| What to work on |
After reading the entries below, copy word for word the lines from the first through the line containing "Schreiber: Zink, Joseph Michael", and stop there.

| Entries provided |

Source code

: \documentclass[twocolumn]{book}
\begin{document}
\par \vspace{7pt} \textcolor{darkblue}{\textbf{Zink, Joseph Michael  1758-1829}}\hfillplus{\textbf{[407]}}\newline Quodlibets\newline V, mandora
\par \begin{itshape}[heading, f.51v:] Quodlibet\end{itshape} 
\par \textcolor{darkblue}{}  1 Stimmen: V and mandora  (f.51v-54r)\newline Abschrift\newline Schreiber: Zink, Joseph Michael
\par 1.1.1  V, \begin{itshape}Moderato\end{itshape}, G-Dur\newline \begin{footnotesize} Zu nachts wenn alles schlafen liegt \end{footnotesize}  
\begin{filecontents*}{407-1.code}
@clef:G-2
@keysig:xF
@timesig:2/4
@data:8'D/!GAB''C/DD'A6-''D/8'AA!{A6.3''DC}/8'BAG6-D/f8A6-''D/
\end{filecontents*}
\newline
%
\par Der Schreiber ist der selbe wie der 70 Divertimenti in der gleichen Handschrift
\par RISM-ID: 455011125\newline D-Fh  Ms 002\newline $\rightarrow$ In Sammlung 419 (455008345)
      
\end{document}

| Output for this exercise |
Source code

: \documentclass[twocolumn]{book}
\begin{document}
\par \vspace{7pt} \textcolor{darkblue}{\textbf{Zink, Joseph Michael  1758-1829}}\hfillplus{\textbf{[407]}}\newline Quodlibets\newline V, mandora
\par \begin{itshape}[heading, f.51v:] Quodlibet\end{itshape} 
\par \textcolor{darkblue}{}  1 Stimmen: V and mandora  (f.51v-54r)\newline Abschrift\newline Schreiber: Zink, Joseph Michael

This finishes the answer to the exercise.